For a long time, we've had great teachers and textbooks for English-speaking robots. But for Vietnamese-speaking robots? The library was almost empty. The few books that existed were either too short, too simple, or written by machines that made up facts (hallucinations).

Enter AutoViVQA. Think of this paper as the blueprint for building a massive, high-quality "Vietnamese VQA Library" from scratch, but with a twist: instead of hiring thousands of humans to write every single question (which is slow and expensive), the authors built a super-smart, automated factory to do it.

Here is how they did it, explained with some everyday analogies:

1. The Problem: The "Empty Bookshelf"

Imagine trying to teach a child to read using only a few torn pages from a magazine. That's what researchers were doing with Vietnamese VQA. The existing datasets were small, repetitive, and often didn't test if the robot was actually thinking or just guessing.

2. The Solution: The "AI Assembly Line"

The authors didn't just collect data; they built a factory (a pipeline) to manufacture it.

  • The Raw Materials: They took real-world photos (from a famous collection called MS COCO) and paired them with high-quality Vietnamese descriptions.

  • The Foreman (The LLM): They used a powerful Large Language Model (like a super-intelligent foreman) to act as the question writer. But they didn't just say, "Write some questions." They gave the foreman a strict rulebook.

  • The Rulebook (Reasoning Levels): This is the secret sauce. They told the foreman:

    • Level 1: Just name the object (e.g., "What color is the car?").
    • Level 2: Describe where things are (e.g., "Is the dog under the table?").
    • Level 3: Connect two things (e.g., "Why is the person holding an umbrella?").
    • Level 4 & 5: Get deep into cause-and-effect or reading text inside the image.

    They forced the factory to produce a balanced mix of easy, medium, and hard questions, ensuring the robot learns to reason, not just memorize.

3. The Quality Control: The "Taste-Test Panel"

In a normal factory, you might just check if the product looks okay. In this paper, they built a Quality Control Panel made of other AI models.

  • The Jury: Every single question and answer generated by the factory was sent to a "jury" of 5 to 10 different AI models.
  • The Vote: These models acted like judges. They asked: "Is this question confusing? Is the answer actually in the picture? Is the Vietnamese natural?"
  • The Filter: If the jury didn't agree that the sample was good, it was thrown in the trash. Only the samples that passed a strict "majority vote" made it into the final dataset.

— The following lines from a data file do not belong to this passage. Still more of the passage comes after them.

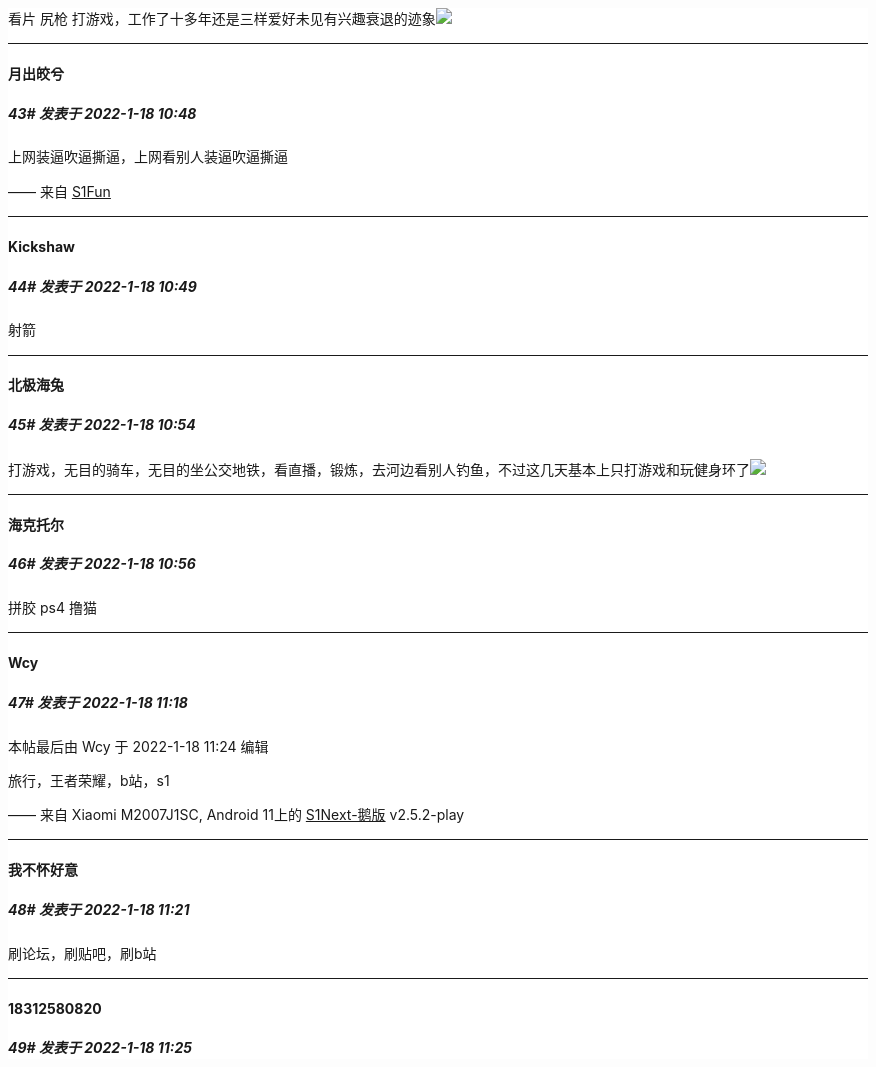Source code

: 看片 尻枪 打游戏，工作了十多年还是三样爱好未见有兴趣衰退的迹象<img src="https://static.saraba1st.com/image/smiley/face2017/037.png" referrerpolicy="no-referrer">

*****

####  月出皎兮  
##### 43#       发表于 2022-1-18 10:48

上网装逼吹逼撕逼，上网看别人装逼吹逼撕逼

—— 来自 [S1Fun](https://s1fun.koalcat.com)

*****

####  Kickshaw  
##### 44#       发表于 2022-1-18 10:49

射箭

*****

####  北极海兔  
##### 45#       发表于 2022-1-18 10:54

打游戏，无目的骑车，无目的坐公交地铁，看直播，锻炼，去河边看别人钓鱼，不过这几天基本上只打游戏和玩健身环了<img src="https://static.saraba1st.com/image/smiley/face2017/002.png" referrerpolicy="no-referrer">

*****

####  海克托尔  
##### 46#       发表于 2022-1-18 10:56

拼胶 ps4 撸猫

*****

####  Wcy  
##### 47#       发表于 2022-1-18 11:18

 本帖最后由 Wcy 于 2022-1-18 11:24 编辑 

旅行，王者荣耀，b站，s1

—— 来自 Xiaomi M2007J1SC, Android 11上的 [S1Next-鹅版](https://github.com/ykrank/S1-Next/releases) v2.5.2-play

*****

####  我不怀好意  
##### 48#       发表于 2022-1-18 11:21

刷论坛，刷贴吧，刷b站

*****

####  18312580820  
##### 49#       发表于 2022-1-18 11:25
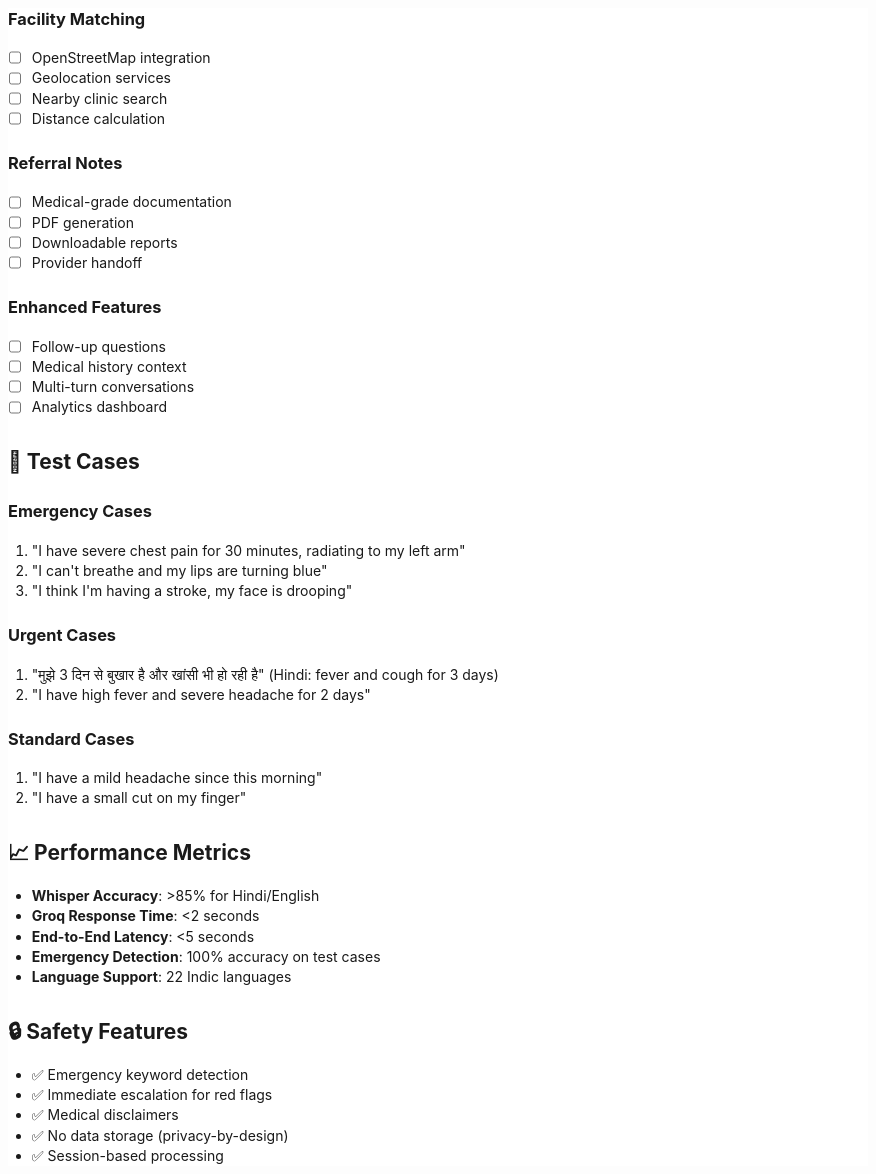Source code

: ### **Facility Matching**
- [ ] OpenStreetMap integration
- [ ] Geolocation services
- [ ] Nearby clinic search
- [ ] Distance calculation

### **Referral Notes**
- [ ] Medical-grade documentation
- [ ] PDF generation
- [ ] Downloadable reports
- [ ] Provider handoff

### **Enhanced Features**
- [ ] Follow-up questions
- [ ] Medical history context
- [ ] Multi-turn conversations
- [ ] Analytics dashboard

## 🧪 Test Cases

### **Emergency Cases**
1. "I have severe chest pain for 30 minutes, radiating to my left arm"
2. "I can't breathe and my lips are turning blue"
3. "I think I'm having a stroke, my face is drooping"

### **Urgent Cases**
1. "मुझे 3 दिन से बुखार है और खांसी भी हो रही है" (Hindi: fever and cough for 3 days)
2. "I have high fever and severe headache for 2 days"

### **Standard Cases**
1. "I have a mild headache since this morning"
2. "I have a small cut on my finger"

## 📈 Performance Metrics

- **Whisper Accuracy**: >85% for Hindi/English
- **Groq Response Time**: <2 seconds
- **End-to-End Latency**: <5 seconds
- **Emergency Detection**: 100% accuracy on test cases
- **Language Support**: 22 Indic languages

## 🔒 Safety Features

- ✅ Emergency keyword detection
- ✅ Immediate escalation for red flags
- ✅ Medical disclaimers
- ✅ No data storage (privacy-by-design)
- ✅ Session-based processing
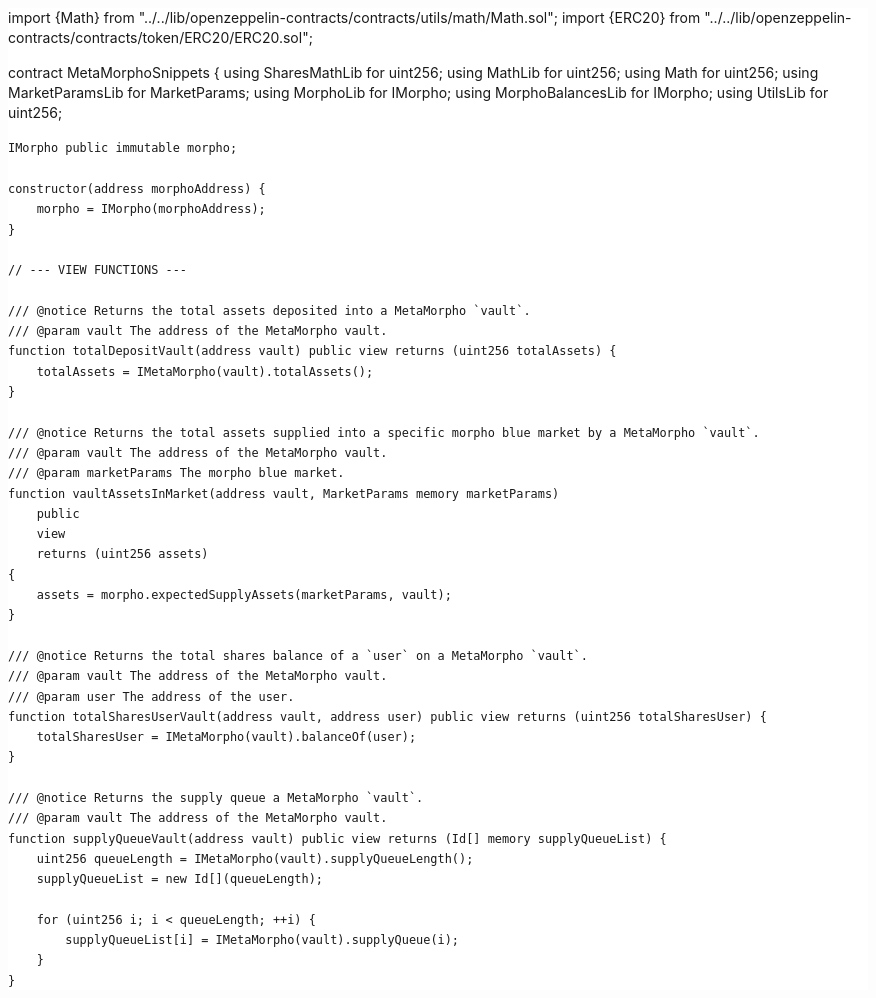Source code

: import {Math} from "../../lib/openzeppelin-contracts/contracts/utils/math/Math.sol";
import {ERC20} from "../../lib/openzeppelin-contracts/contracts/token/ERC20/ERC20.sol";

contract MetaMorphoSnippets {
    using SharesMathLib for uint256;
    using MathLib for uint256;
    using Math for uint256;
    using MarketParamsLib for MarketParams;
    using MorphoLib for IMorpho;
    using MorphoBalancesLib for IMorpho;
    using UtilsLib for uint256;

    IMorpho public immutable morpho;

    constructor(address morphoAddress) {
        morpho = IMorpho(morphoAddress);
    }

    // --- VIEW FUNCTIONS ---

    /// @notice Returns the total assets deposited into a MetaMorpho `vault`.
    /// @param vault The address of the MetaMorpho vault.
    function totalDepositVault(address vault) public view returns (uint256 totalAssets) {
        totalAssets = IMetaMorpho(vault).totalAssets();
    }

    /// @notice Returns the total assets supplied into a specific morpho blue market by a MetaMorpho `vault`.
    /// @param vault The address of the MetaMorpho vault.
    /// @param marketParams The morpho blue market.
    function vaultAssetsInMarket(address vault, MarketParams memory marketParams)
        public
        view
        returns (uint256 assets)
    {
        assets = morpho.expectedSupplyAssets(marketParams, vault);
    }

    /// @notice Returns the total shares balance of a `user` on a MetaMorpho `vault`.
    /// @param vault The address of the MetaMorpho vault.
    /// @param user The address of the user.
    function totalSharesUserVault(address vault, address user) public view returns (uint256 totalSharesUser) {
        totalSharesUser = IMetaMorpho(vault).balanceOf(user);
    }

    /// @notice Returns the supply queue a MetaMorpho `vault`.
    /// @param vault The address of the MetaMorpho vault.
    function supplyQueueVault(address vault) public view returns (Id[] memory supplyQueueList) {
        uint256 queueLength = IMetaMorpho(vault).supplyQueueLength();
        supplyQueueList = new Id[](queueLength);

        for (uint256 i; i < queueLength; ++i) {
            supplyQueueList[i] = IMetaMorpho(vault).supplyQueue(i);
        }
    }
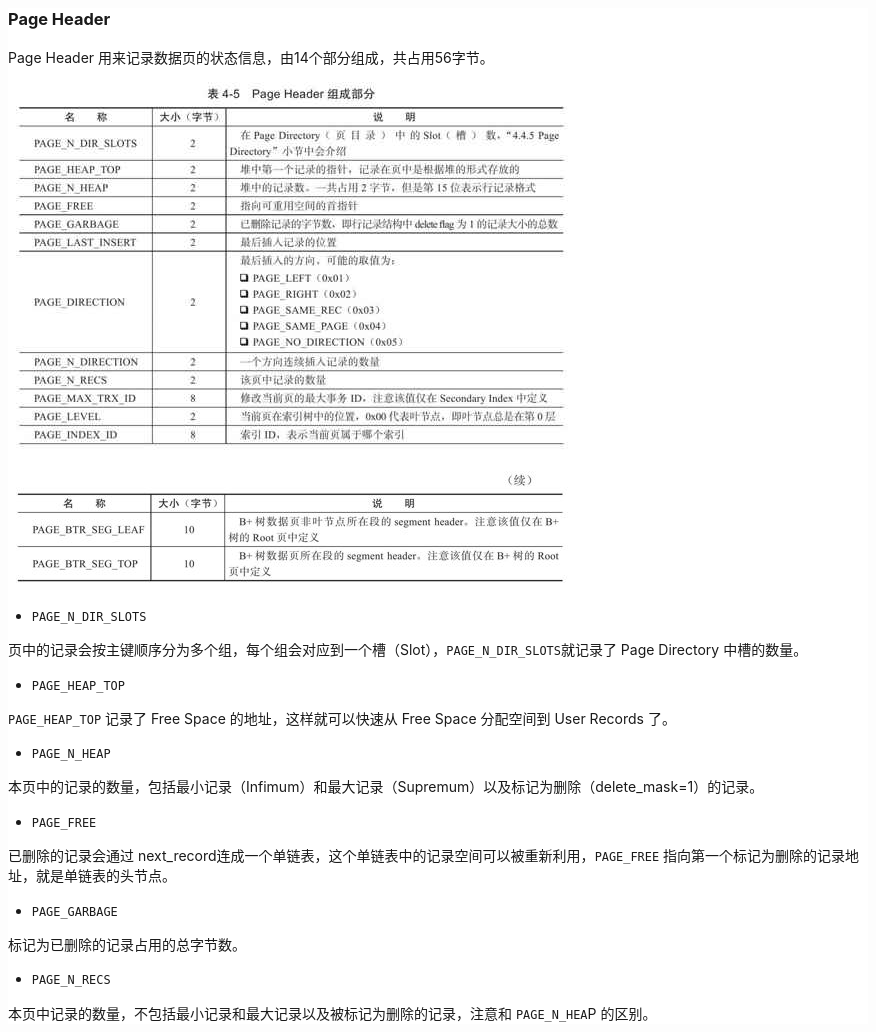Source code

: ### Page Header

Page Header 用来记录数据页的状态信息，由14个部分组成，共占用56字节。

![Page Header组成部分](imgs/Page%20Header%E7%BB%84%E6%88%90%E9%83%A8%E5%88%86.png)

![Page Header组成部分(续)](imgs/Page%20Header%E7%BB%84%E6%88%90%E9%83%A8%E5%88%86(%E7%BB%AD).png)

- `PAGE_N_DIR_SLOTS`

页中的记录会按主键顺序分为多个组，每个组会对应到一个槽（Slot），`PAGE_N_DIR_SLOTS`就记录了 Page Directory 中槽的数量。

- `PAGE_HEAP_TOP`

`PAGE_HEAP_TOP` 记录了 Free Space 的地址，这样就可以快速从 Free Space 分配空间到 User Records 了。

- `PAGE_N_HEAP`

本页中的记录的数量，包括最小记录（Infimum）和最大记录（Supremum）以及标记为删除（delete_mask=1）的记录。

- `PAGE_FREE`

已删除的记录会通过 next_record连成一个单链表，这个单链表中的记录空间可以被重新利用，`PAGE_FREE` 指向第一个标记为删除的记录地址，就是单链表的头节点。

- `PAGE_GARBAGE`

标记为已删除的记录占用的总字节数。

- `PAGE_N_RECS`

本页中记录的数量，不包括最小记录和最大记录以及被标记为删除的记录，注意和 `PAGE_N_HEA`P 的区别。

This is like a chef cooking a meal, then sending it to a panel of 10 food critics. If 8 out of 10 say, "This tastes weird," the dish is scrapped. This ensured the final dataset was clean, accurate, and free of the "robot hallucinations" that usually plague AI-generated content.

4. The Result: A New Standard

The result is AutoViVQA, a dataset with nearly 20,000 images and over 180,000 answers.

  • Why it matters: When the researchers tested their new dataset on various AI models, the models got significantly smarter. It wasn't because they changed the robot's brain; it was because they finally gave it a better textbook.
  • The Analogy: Imagine a student taking a test. If the practice questions are vague and full of errors, the student will fail. If the practice questions are clear, varied, and challenging, the student will ace the real exam. AutoViVQA is that perfect set of practice questions for Vietnamese AI.

The Bottom Line

This paper is about solving a "low-resource" problem (not enough data for Vietnamese) by building a self-correcting, automated system. They proved that you don't need a million human annotators to build a great dataset; you just need a smart system, a strict rulebook, and a rigorous quality-checking jury.

They didn't just build a dataset; they built a factory for intelligence that can be used to train better, more culturally aware, and more logical AI for the Vietnamese language.